Copy each line of the entries beneath that contains the word "PANAMA".

=== Data shown ===
----------------
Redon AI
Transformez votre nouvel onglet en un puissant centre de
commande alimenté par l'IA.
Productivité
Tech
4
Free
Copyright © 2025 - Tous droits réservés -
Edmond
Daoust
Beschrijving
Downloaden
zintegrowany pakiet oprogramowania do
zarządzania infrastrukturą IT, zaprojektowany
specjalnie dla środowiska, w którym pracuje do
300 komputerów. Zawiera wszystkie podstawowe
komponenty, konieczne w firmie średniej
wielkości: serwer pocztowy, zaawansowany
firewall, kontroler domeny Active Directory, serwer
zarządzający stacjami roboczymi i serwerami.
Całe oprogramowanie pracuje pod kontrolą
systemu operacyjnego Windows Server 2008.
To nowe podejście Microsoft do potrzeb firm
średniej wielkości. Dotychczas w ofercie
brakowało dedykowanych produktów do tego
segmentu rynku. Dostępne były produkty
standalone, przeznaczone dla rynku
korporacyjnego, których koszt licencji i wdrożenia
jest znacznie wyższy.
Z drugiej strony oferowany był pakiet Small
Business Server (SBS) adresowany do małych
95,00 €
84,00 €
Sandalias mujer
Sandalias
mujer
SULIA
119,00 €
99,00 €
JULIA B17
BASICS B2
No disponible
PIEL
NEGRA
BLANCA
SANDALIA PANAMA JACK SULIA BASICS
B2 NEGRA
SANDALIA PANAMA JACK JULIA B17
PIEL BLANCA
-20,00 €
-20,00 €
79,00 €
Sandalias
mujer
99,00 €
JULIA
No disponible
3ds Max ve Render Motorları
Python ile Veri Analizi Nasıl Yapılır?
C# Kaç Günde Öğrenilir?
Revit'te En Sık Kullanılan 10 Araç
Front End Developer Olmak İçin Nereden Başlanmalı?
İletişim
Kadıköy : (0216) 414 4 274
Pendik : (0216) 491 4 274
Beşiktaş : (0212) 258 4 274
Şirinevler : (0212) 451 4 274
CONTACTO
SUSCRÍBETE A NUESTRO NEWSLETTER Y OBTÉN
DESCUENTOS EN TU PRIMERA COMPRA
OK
----------------
=== Answer to this task ===
SANDALIA PANAMA JACK SULIA BASICS
SANDALIA PANAMA JACK JULIA B17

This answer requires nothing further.